Darroch uses colour shifts to describe depth in a single plane though, inversely, translucency also allows colour to change as it is viewed. Direct engagement between the viewer and an object through a tinted plane or material can create an interaction with an object or space, making it a joy to experience.
Japanese designer Jo Nagasaka uses material density to achieve a different type of shift in colour and visibility with his Slope table. The table, standing at an angle, is topped with a wedge of coloured resin, providing a level surface and gradually revealing the beauty of the timber beneath.
Patricia Urquiola and Ronan and Erwan Bouroullec also explore these possibilities with manufacturer Glas Italia, creating furniture that defines its own densities and colourways based on the observer’s viewpoint. Urquiola’s Shimmer range and the Diapositive collection by the French brothers, both made of laminated glass, have an ability to shift perception, extending themselves through the projection of light and shadow.
Another Japanese designer, working on the stores for fashion designer Issey Miyake, turned a film developed to blur vision of ATM screens into a vision-shifting architectural product. Lumisty, a transparent film applied to glass, appears frosted or clear depending on the angle at which it is viewed. Used predominantly in retail and workplace projects, the film can also be used to provide increased privacy in high density developments without the loss of natural light.
Balancing natural and emitted light, Sydney architect Eoghan Lewis has used transparency to create a multifunctional translucent wall for his client’s painting studio in Tempe. Triple-glazed in polycarbonate, Lewis says the facade “insulates the space, keeps out UV and brings in a very delicate light … it acts like a piece of furniture for the studio and the translucent qualities of the skin quietly reveal its function.
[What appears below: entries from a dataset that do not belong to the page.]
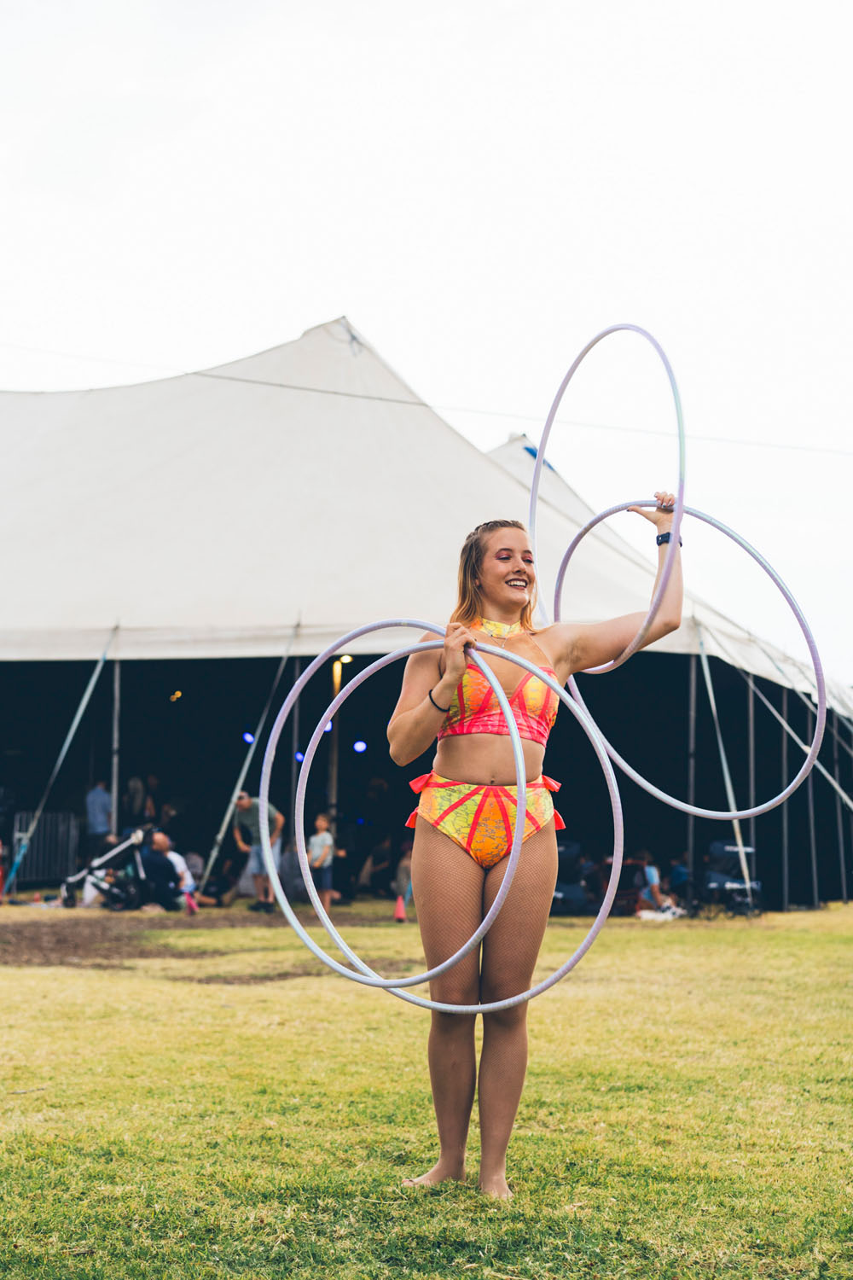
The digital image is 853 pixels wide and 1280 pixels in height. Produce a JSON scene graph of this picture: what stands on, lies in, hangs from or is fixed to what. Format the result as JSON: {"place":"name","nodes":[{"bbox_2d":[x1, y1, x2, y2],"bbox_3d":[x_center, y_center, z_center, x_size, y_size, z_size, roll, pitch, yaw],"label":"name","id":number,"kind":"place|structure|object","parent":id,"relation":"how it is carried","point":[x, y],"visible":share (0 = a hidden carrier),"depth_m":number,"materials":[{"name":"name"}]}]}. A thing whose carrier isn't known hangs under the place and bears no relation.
{"place":"outdoors","nodes":[
{"label":"outdoors","id":0,"kind":"place"},
{"bbox_2d":[124,773,151,829],"bbox_3d":[-4.174,2.599,27.942,0.493,1.427,0.573,0,-5,9],"label":"person","id":1,"kind":"object","parent":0,"point":[135,785],"visible":0.7,"depth_m":27.85},
{"bbox_2d":[0,910,422,975],"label":"dirt patch","id":2,"kind":"structure","parent":0,"point":[36,940],"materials":[{"name":"brown soil"}]},
{"bbox_2d":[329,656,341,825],"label":"pole","id":3,"kind":"object","parent":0,"point":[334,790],"visible":0.5,"depth_m":25.70,"materials":[{"name":"brown"}]},
{"bbox_2d":[0,896,852,1279],"label":"lawn","id":4,"kind":"structure","parent":0,"point":[655,933],"materials":[{"name":"green plant"}]},
{"bbox_2d":[11,808,80,887],"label":"metal barrier","id":5,"kind":"object","parent":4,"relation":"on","point":[48,823],"visible":0.78,"depth_m":26.22,"materials":[{"name":"metal"}]},
{"bbox_2d":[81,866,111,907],"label":"person","id":6,"kind":"object","parent":4,"relation":"on","point":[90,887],"visible":0.37,"depth_m":22.64},
{"bbox_2d":[84,778,113,847],"bbox_3d":[-4.197,2.407,25.023,0.490,1.276,0.563,0,-5,9],"label":"person","id":7,"kind":"object","parent":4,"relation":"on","point":[93,802],"visible":0.78,"depth_m":24.88},
{"bbox_2d":[61,823,151,909],"bbox_3d":[-3.645,2.591,22.578,1.209,0.980,0.796,1,-5,-1],"label":"stroller","id":8,"kind":"object","parent":4,"relation":"on","point":[68,885],"visible":0.82,"depth_m":22.46,"materials":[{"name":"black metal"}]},
{"bbox_2d":[109,640,121,840],"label":"tent pole","id":9,"kind":"object","parent":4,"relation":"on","point":[118,672],"visible":0.67,"depth_m":22.92,"materials":[{"name":"metal"}]},
{"bbox_2d":[135,830,185,912],"bbox_3d":[-3.056,2.614,22.092,0.724,0.933,0.623,0,-5,9],"label":"man","id":10,"kind":"object","parent":4,"relation":"on","point":[160,865],"visible":0.92,"depth_m":21.89},
{"bbox_2d":[162,839,198,911],"bbox_3d":[-2.867,2.664,22.229,0.628,0.852,0.548,0,-5,9],"label":"person","id":11,"kind":"object","parent":4,"relation":"on","point":[177,860],"visible":0.44,"depth_m":22.17},
{"bbox_2d":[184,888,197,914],"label":"traffic cone","id":12,"kind":"object","parent":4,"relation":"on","point":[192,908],"visible":0.97,"depth_m":21.29,"materials":[{"name":"pink"}]},
{"bbox_2d":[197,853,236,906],"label":"person","id":13,"kind":"object","parent":4,"relation":"on","point":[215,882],"visible":0.86,"depth_m":24.19},
{"bbox_2d":[232,789,285,912],"bbox_3d":[-1.851,2.312,21.679,0.674,1.351,0.513,-2,-6,25],"label":"man","id":14,"kind":"object","parent":4,"relation":"on","point":[252,812],"visible":0.83,"depth_m":21.53},
{"bbox_2d":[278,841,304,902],"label":"person","id":15,"kind":"object","parent":4,"relation":"on","point":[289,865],"visible":0.6,"depth_m":22.50},
{"bbox_2d":[288,643,300,842],"bbox_3d":[-1.575,1.379,23.275,0.112,3.291,0.121,0,-5,9],"label":"tent pole","id":16,"kind":"object","parent":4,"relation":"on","point":[294,742],"visible":0.68,"depth_m":23.24,"materials":[{"name":"metal"}]},
{"bbox_2d":[307,811,337,913],"bbox_3d":[-1.141,2.404,20.799,0.455,1.098,0.455,0,-5,9],"label":"child","id":17,"kind":"object","parent":4,"relation":"on","point":[322,840],"visible":0.79,"depth_m":20.71},
{"bbox_2d":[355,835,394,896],"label":"person","id":18,"kind":"object","parent":4,"relation":"on","point":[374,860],"visible":0.93,"depth_m":26.24},
{"bbox_2d":[393,893,407,922],"bbox_3d":[-0.275,2.795,20.569,0.193,0.339,0.214,0,-5,9],"label":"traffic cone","id":19,"kind":"object","parent":4,"relation":"on","point":[401,915],"visible":0.96,"depth_m":20.51,"materials":[{"name":"orange"}]},
{"bbox_2d":[393,842,413,918],"bbox_3d":[-0.144,2.794,23.046,0.564,0.952,0.610,0,-5,9],"label":"person","id":20,"kind":"object","parent":4,"relation":"on","point":[404,872],"visible":0.49,"depth_m":22.96},
{"bbox_2d":[0,321,852,909],"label":"tent","id":21,"kind":"object","parent":4,"relation":"on","point":[167,384],"visible":0.89,"depth_m":24.64,"materials":[{"name":"fabric"}]},
{"bbox_2d":[1,622,119,895],"bbox_3d":[-4.243,1.212,22.665,0.669,3.484,0.958,0,-5,9],"label":"strap","id":22,"kind":"object","parent":21,"relation":"attached to","point":[93,679],"visible":0.97,"depth_m":22.64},
{"bbox_2d":[168,689,182,702],"bbox_3d":[-3.791,0.844,29.591,0.264,0.153,0.279,0,-5,9],"label":"lamp","id":23,"kind":"object","parent":21,"relation":"attached to","point":[177,695],"visible":0.88,"depth_m":29.47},
{"bbox_2d":[241,730,255,743],"bbox_3d":[-2.531,1.371,27.865,0.248,0.222,0.249,0,-5,9],"label":"stage light","id":24,"kind":"object","parent":21,"relation":"attached to","point":[247,735],"visible":0.66,"depth_m":27.77,"materials":[{"name":"blue"}]},
{"bbox_2d":[204,617,302,893],"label":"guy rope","id":25,"kind":"object","parent":21,"relation":"attached to","point":[220,837],"visible":0.9,"depth_m":23.22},
{"bbox_2d":[293,749,304,762],"bbox_3d":[-1.827,1.695,28.568,0.232,0.204,0.247,0,-5,9],"label":"stage light","id":26,"kind":"object","parent":21,"relation":"attached to","point":[299,757],"visible":0.48,"depth_m":28.46,"materials":[{"name":"blue"}]},
{"bbox_2d":[322,720,333,733],"bbox_3d":[-1.430,1.221,27.872,0.244,0.223,0.255,0,-5,9],"label":"stage light","id":27,"kind":"object","parent":21,"relation":"attached to","point":[329,724],"visible":0.37,"depth_m":27.75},
{"bbox_2d":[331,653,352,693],"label":"lamp","id":28,"kind":"object","parent":21,"relation":"attached to","point":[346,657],"visible":0.59,"depth_m":25.31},
{"bbox_2d":[352,738,367,753],"bbox_3d":[-0.953,1.528,28.137,0.280,0.224,0.282,0,-5,9],"label":"stage light","id":29,"kind":"object","parent":21,"relation":"attached to","point":[359,747],"visible":0.76,"depth_m":28.02,"materials":[{"name":"blue"}]},
{"bbox_2d":[0,339,852,456],"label":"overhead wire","id":30,"kind":"object","parent":21,"relation":"attached to","point":[307,389],"visible":0.96,"depth_m":28.44,"materials":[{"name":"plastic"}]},
{"bbox_2d":[693,622,756,906],"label":"strap","id":31,"kind":"object","parent":21,"relation":"attached to","point":[737,830],"visible":0.82,"depth_m":22.34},
{"bbox_2d":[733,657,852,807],"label":"strap","id":32,"kind":"object","parent":21,"relation":"attached to","point":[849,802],"visible":0.85,"depth_m":22.83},
{"bbox_2d":[391,501,684,1199],"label":"woman","id":33,"kind":"object","parent":4,"relation":"on","point":[474,609],"visible":0.95,"depth_m":5.76},
{"bbox_2d":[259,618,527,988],"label":"hoop","id":34,"kind":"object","parent":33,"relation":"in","point":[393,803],"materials":[{"name":"white plastic"}]},
{"bbox_2d":[265,625,624,1009],"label":"hoop","id":35,"kind":"object","parent":33,"relation":"in","point":[317,905],"visible":0.78,"depth_m":6.02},
{"bbox_2d":[527,322,685,666],"bbox_3d":[0.589,-0.460,6.364,0.374,0.962,1.064,2,-5,-14],"label":"hoop","id":36,"kind":"object","parent":33,"relation":"in","point":[538,469],"visible":0.67,"depth_m":6.17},
{"bbox_2d":[558,500,829,814],"bbox_3d":[0.941,0.050,7.096,0.584,1.009,1.179,4,-6,-35],"label":"hoop","id":37,"kind":"object","parent":33,"relation":"in","point":[635,777],"visible":0.7,"depth_m":6.84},
{"bbox_2d":[551,839,592,913],"bbox_3d":[1.555,2.665,21.921,0.646,0.873,0.729,0,-5,9],"label":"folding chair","id":38,"kind":"object","parent":4,"relation":"on","point":[578,890],"visible":0.68,"depth_m":21.80,"materials":[{"name":"black"}]},
{"bbox_2d":[634,852,680,918],"bbox_3d":[2.657,2.849,22.747,0.608,0.817,0.581,3,-6,-25],"label":"person","id":39,"kind":"object","parent":4,"relation":"on","point":[653,875],"visible":0.77,"depth_m":22.64},
{"bbox_2d":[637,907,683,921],"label":"bag","id":40,"kind":"object","parent":4,"relation":"on","point":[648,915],"visible":0.81,"depth_m":21.50,"materials":[{"name":"white"}]},
{"bbox_2d":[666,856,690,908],"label":"person","id":41,"kind":"object","parent":4,"relation":"on","point":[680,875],"visible":0.65,"depth_m":24.26},
{"bbox_2d":[685,637,698,891],"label":"tent pole","id":42,"kind":"object","parent":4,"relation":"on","point":[692,670],"visible":0.75,"depth_m":22.08,"materials":[{"name":"grey metal"}]},
{"bbox_2d":[702,840,760,916],"bbox_3d":[3.551,2.776,22.778,0.706,0.882,0.739,2,-5,-13],"label":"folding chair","id":43,"kind":"object","parent":4,"relation":"on","point":[718,845],"visible":0.78,"depth_m":22.75,"materials":[{"name":"black"}]},
{"bbox_2d":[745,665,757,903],"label":"tent pole","id":44,"kind":"object","parent":4,"relation":"on","point":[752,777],"visible":0.67,"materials":[{"name":"grey metal"}]},
{"bbox_2d":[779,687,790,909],"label":"tent pole","id":45,"kind":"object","parent":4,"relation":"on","point":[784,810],"visible":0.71,"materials":[{"name":"grey metal"}]},
{"bbox_2d":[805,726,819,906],"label":"tent pole","id":46,"kind":"object","parent":4,"relation":"on","point":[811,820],"visible":0.66,"depth_m":25.48,"materials":[{"name":"grey metal"}]},
{"bbox_2d":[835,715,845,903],"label":"tent pole","id":47,"kind":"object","parent":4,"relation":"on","point":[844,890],"visible":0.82,"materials":[{"name":"grey metal"}]},
{"bbox_2d":[0,0,852,685],"label":"sky","id":48,"kind":"structure","parent":0,"point":[314,271],"materials":[{"name":"white"}]}
]}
LEDs embedded within the frame transform the studio into a glowing lantern at night.”
Part of a much-praised project, the studio sits at the rear of a Heritage-listed sandstone cottage that Lewis has delicately converted. Additions to the existing building are clad in Australian spotted gum imbued with a UV stain, giving the timber a vivid “almost Yves Klein blue”, says Lewis, which will weather off to reveal the timber’s natural silver grey over time.
In the same way architects such as Will Alsop use copper cladding to create an evolving colourscape (Pekham Library Alsop and Stormer, 1999) or the way that sandstone rusts due to the iron in the sand, Lewis is leaving the shift in colour to nature. “The speed of greying in the timber will vary depending on the orientation and level of exposure to the elements,” says Lewis. “We imagine it becoming more and more beautiful over time.”